I did, though mostly secondhand (I had a couple of classmates who were into them). My main exposure to them was via an evangelical’s huge multi-year writeup dissecting exactly why they were awful.
These things sold tens of millions and informed a huge number of Christians’ religious views. Some highlights include:
- The very first words of the very first book are “Rayford Steele’s mind was on a woman he had never touched. With his fully loaded 747 on autopilot…”
- Russia and Ethiopia fire their entire nuclear arsenals at Israel. This is because the authors see it as fulfillment of the Bible verse discussing “Gog and Magog.” Divine intervention destroys every single missile and aircraft with no Israeli casualties. Somehow, this does not cause any of the characters to question their own religious beliefs.
- The Rapture happens. Billions of people vanish overnight. Somehow, this exact fulfillment of the Rapture prophecy is treated as something between “Huh. I wonder if the Christians were right” and “That’s just a kooky Christian theory, it was actually caused by the electromagnetism from nuclear weapons.”
- Less than a week after The Rapture, the world gets back to normal despite something like a third of the Earth’s population having just disappeared.
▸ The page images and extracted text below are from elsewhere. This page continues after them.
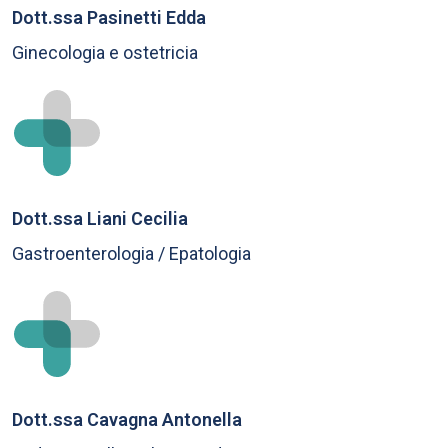
Dott.ssa Pasinetti Edda
Ginecologia e ostetricia
Dott.ssa Liani Cecilia
Gastroenterologia / Epatologia
Dott.ssa Cavagna Antonella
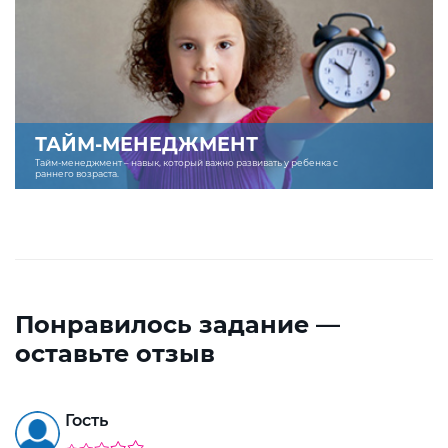
ТАЙМ-МЕНЕДЖМЕНТ
Тайм-менеджмент – навык, который важно развивать у ребенка с
раннего возраста.
Понравилось задание —
оставьте отзыв
Гость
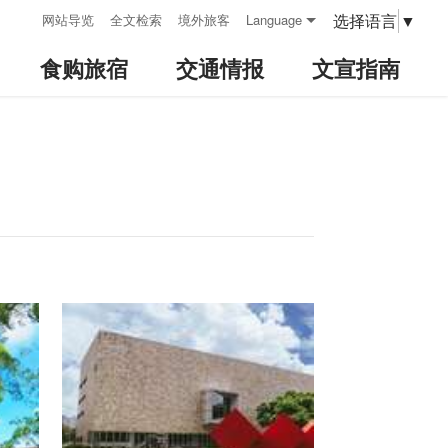
:::
选择语言
▼
网站导览
全文检索
境外旅客
Language
食购旅宿
交通情报
文宣指南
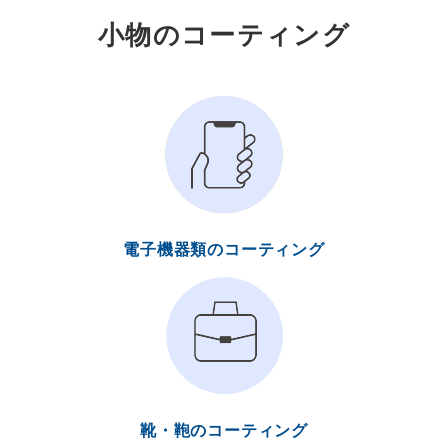
小物のコーティング
電子機器類のコーティング
靴・鞄のコーティング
There is no sign of long-term trauma or logistical strain.
- The Antichrist is a Romanian who takes over the world by ascending to the position of UN Secretary General. His evil plan includes dismantling the world’s militaries and using the money saved on weapons to pay for the development of the Global South.
- Female characters have two possible personalities: perfect tradwife and sinful harlot.
- One of the later books includes a graphic, gory description of Jesus simultaneously exploding tens of thousands of people.
I watched it before COVID, during it, and after. That’s the thing that convinced me it was the best. It asks all the questions that broke people’s minds during COVID and then asks how those can even be answered in a world without meaning. Justin Theroux’s performance, especially in those dream sequence episodes, is on par with Daniel Day-Lewis in There Will Be Blood. Post-apocalyptia is my genre and originally made me watch/judge it, but after living through a collapse it’s the only post-apocalyptic media I can think of which humanistically portrays what that feels like.
I had tried watching it before covid. Tried it again during covid, and it touched a nerve. Forever changed my brain chemistry.